The aim of our review was to evaluate the evidence for and against folic acid supplementation in sickle cell disease. Folic acid has been both widely prescribed and hotly debated for the last four decades. We undertook an extensive literature based review with the aim of evaluating the clinical benefits of this supplementation and its implications on future paediatric practice. Comprehensive scientific search engines were used to locate articles published up to June 2011. A wide range of search terms were used, and article references and citations were reviewed for further leads.

Studies in support of folic acid supplementation have cited low serum and erythrocyte folate levels in paediatric sickle cell patients, high incidence of megaloblastic anaemia, patient desire for folic acid and the positive effects of supplementation including; reversal of developmental delay, reduced dactylitis and reduction of homocysteine levels leading to reduced cardiovascular, stroke and venous thrombosis risk.

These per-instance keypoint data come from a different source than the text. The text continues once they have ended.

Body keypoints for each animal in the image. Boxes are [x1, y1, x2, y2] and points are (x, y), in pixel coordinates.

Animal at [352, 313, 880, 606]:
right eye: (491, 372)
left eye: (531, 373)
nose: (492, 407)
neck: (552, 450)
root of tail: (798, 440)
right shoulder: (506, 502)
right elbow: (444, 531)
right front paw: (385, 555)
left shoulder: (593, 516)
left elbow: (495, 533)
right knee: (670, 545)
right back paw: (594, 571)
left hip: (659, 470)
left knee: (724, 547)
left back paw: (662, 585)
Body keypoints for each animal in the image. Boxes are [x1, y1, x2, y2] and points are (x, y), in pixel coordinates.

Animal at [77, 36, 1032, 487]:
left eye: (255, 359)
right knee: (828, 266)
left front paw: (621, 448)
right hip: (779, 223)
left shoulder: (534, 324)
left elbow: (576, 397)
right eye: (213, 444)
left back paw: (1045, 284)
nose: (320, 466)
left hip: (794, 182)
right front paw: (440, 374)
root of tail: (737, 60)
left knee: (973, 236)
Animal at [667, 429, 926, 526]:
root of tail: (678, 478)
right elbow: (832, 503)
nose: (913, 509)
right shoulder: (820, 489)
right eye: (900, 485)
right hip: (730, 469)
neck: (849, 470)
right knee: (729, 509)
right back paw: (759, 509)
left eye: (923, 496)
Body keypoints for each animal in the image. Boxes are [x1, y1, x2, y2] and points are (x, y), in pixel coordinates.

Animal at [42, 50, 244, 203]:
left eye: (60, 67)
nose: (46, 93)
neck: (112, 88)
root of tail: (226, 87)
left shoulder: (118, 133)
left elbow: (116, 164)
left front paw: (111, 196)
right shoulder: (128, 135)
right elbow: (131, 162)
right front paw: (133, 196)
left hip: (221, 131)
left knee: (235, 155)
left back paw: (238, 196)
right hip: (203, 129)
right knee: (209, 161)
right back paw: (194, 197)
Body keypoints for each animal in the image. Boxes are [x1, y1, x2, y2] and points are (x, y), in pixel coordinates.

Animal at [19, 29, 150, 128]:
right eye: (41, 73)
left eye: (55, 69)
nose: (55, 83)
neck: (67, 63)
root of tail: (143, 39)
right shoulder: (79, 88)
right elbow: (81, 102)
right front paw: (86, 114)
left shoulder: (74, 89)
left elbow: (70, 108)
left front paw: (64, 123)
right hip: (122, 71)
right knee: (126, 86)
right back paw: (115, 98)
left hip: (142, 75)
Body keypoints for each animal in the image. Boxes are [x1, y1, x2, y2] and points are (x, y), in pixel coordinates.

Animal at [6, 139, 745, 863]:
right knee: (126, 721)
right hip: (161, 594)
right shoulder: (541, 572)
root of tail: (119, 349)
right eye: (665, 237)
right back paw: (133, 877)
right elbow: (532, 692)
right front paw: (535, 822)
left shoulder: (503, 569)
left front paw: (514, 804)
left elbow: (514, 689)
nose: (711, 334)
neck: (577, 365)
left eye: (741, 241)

Studies against folic acid supplementation conversely found that folate is not deficient in patients, megaloblastic change is uncommon and both these parameters are not improved with supplementation. They have shown that folic acid does not lead to improvements in haemoglobin, growth characteristics, infections, splenic sequestration and dactylitis. Possible dangerous effects of supplementation are also referred to including increased priaprism, increased twin pregnancy rates and the risk of masking cobalamin deficiency with consequent neuropsychiatric manifestations. These studies also found that homocysteine levels are not lower in sickle cell patients and cardiovascular risk is not reduced with supplementation.

The conflicting results may be due to genetic polymorphisms in folic acid/homocysteine metabolism between patients, inconsistent supplementation doses and various ethnic group representations in the papers analysed. Drawing definitive conclusions is difficult due to the small number and heterogeneous nature of the studies and our review has emphasised the need for more prospective, sufficiently powered, research in this field. Till then, the safest clinical practice would be to individualise folic acid treatment for patients based on their needs and comorbidities whilst continuing to encourage compliance with more evidence based medications including Penicillin V and hydroxyurea.